Profiling Shared Objects
The runtime linker can generate profiling information for any shared objects
that are processed during the running of an application. The runtime linker is
responsible for binding shared objects to an application and is therefore able to
intercept any global function bindings. These bindings take place
through .plt
entries. See When Relocations are Performed for details of this mechanism.
The LD_PROFILE
environment variable specifies the name of a
shared object to profile. You can analyze a single shared object using this environment
variable. The setting of the environment variable can be used to analyze the use of the
shared object by one or more applications. In the following example, the use of
libc
by the single invocation of the command
ls
(1) is analyzed.
$ LD_PROFILE=libc.so.1 ls -l
In the following example, the environment variable setting is recorded in a
configuration file. This setting causes any application's use of
libc
to accumulate the analyzed information.
# crle -e LD_PROFILE=libc.so.1 $ ls -l $ make $ ....
When profiling is enabled, a profile data file is created, if it does not
already exist. The file is mapped by the runtime linker. In the previous examples, this
data file is /var/tmp/libc.so.1.profile
. 64-bit libraries
require an extended profile format and are written using the
.profilex
suffix. You can also specify an alternative directory
to store the profile data using the LD_PROFILE_OUTPUT
environment
variable.
This profile data file is used to deposit
profil
(2) data and call count information related to the use of the specified shared object. This profiled data can be directly examined with
gprof
(1).
Note:
gprof
(1) is most commonly used to analyze the
gmon.out
profile data created by an executable that has
been compiled with the -xpg
option of cc
(1). The runtime linker profile analysis does not require any code to be
compiled with this option. Applications whose dependent shared objects are being
profiled should not make calls to
profil
(2), because this system call does not provide for multiple
invocations within the same process. For the same reason, these applications must
not be compiled with the -xpg
option of cc
(1). This compiler-generated mechanism of profiling is also built on top
of
profil
(2).
One of the most powerful features of this profiling mechanism is to enable the analysis of a shared object as used by multiple applications. Frequently, profiling analysis is carried out using one or two applications. However, a shared object, by its very nature, can be used by a multitude of applications. Analyzing how these applications use the shared object can offer insights into where energy might be spent to improvement the overall performance of the shared object.

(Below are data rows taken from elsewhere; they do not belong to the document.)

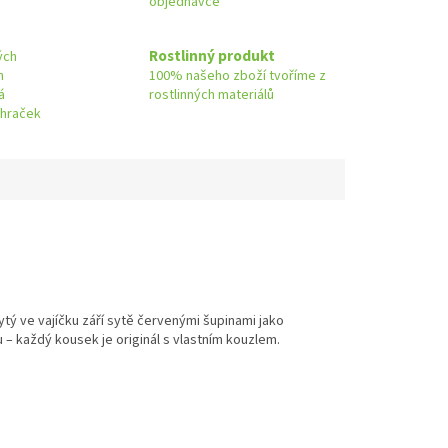
objednávce
Rostlinný produkt
ých
h
100% našeho zboží tvoříme z
á
rostlinných materiálů
 hraček
ytý ve vajíčku září sytě červenými šupinami jako
 – každý kousek je originál s vlastním kouzlem.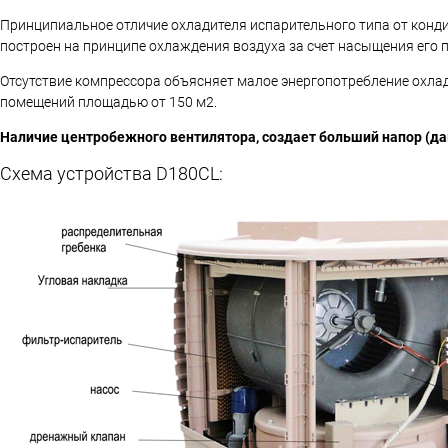
Принципиальное отличие охладителя испарительного типа от конд
построен на принципе охлаждения воздуха за счет насыщения его
Отсутствие компрессора объясняет малое энергопотребление охла
помещений площадью от 150 м2.
Наличие центробежного вентилятора, создает больший напор (дав
Схема устройства D180СL:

The following example shows a performance analysis of libc
over a
creation of several applications within a source hierarchy.

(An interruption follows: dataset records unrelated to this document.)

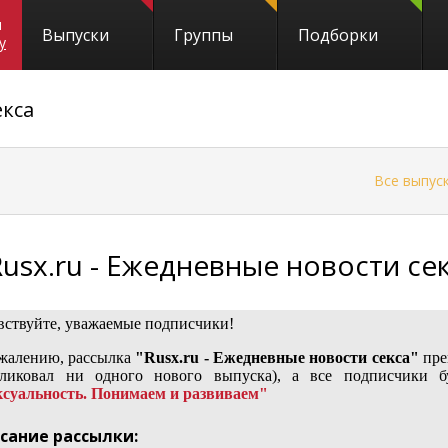
и
Выпуски
Группы
Подборки
y
екса
←
Все выпус
Rusx.ru - Ежедневные новости се
вствуйте, уважаемые подписчики!
жалению, рассылка
"Rusx.ru - Ежедневные новости секса"
пре
ликовал ни одного нового выпуска), а все подписчики б
суальность. Понимаем и развиваем"
сание рассылки:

$ LD_PROFILE=libc.so.1 ; export LD_PROFILE $ make $ gprof -b /lib/libc.so.1 /var/tmp/libc.so.1.profile .... granularity: each sample hit covers 4 byte(s) .... called/total parents index %time self descendents called+self name index called/total children .... ----------------------------------------------- 0.33 0.00 52/29381 _gettxt [96] 1.12 0.00 174/29381 _tzload [54] 10.50 0.00 1634/29381 <external> 16.14 0.00 2512/29381 _opendir [15] 160.65 0.00 25009/29381 _endopen [3] [2] 35.0 188.74 0.00 29381 _open [2] ----------------------------------------------- .... granularity: each sample hit covers 4 byte(s) .... % cumulative self self total time seconds seconds calls ms/call ms/call name 35.0 188.74 188.74 29381 6.42 6.42 _open [2] 13.0 258.80 70.06 12094 5.79 5.79 _write [4] 9.9 312.32 53.52 34303 1.56 1.56 _read [6] 7.1 350.53 38.21 1177 32.46 32.46 _fork [9] ....
The special name <external> indicates a reference from
outside of the address range of the shared object being profiled. Thus, in the previous
example, 1634 calls to the function
open
(2) within libc
occurred from the dynamic
objects, bound with libc
while
the profiling analysis was in progress.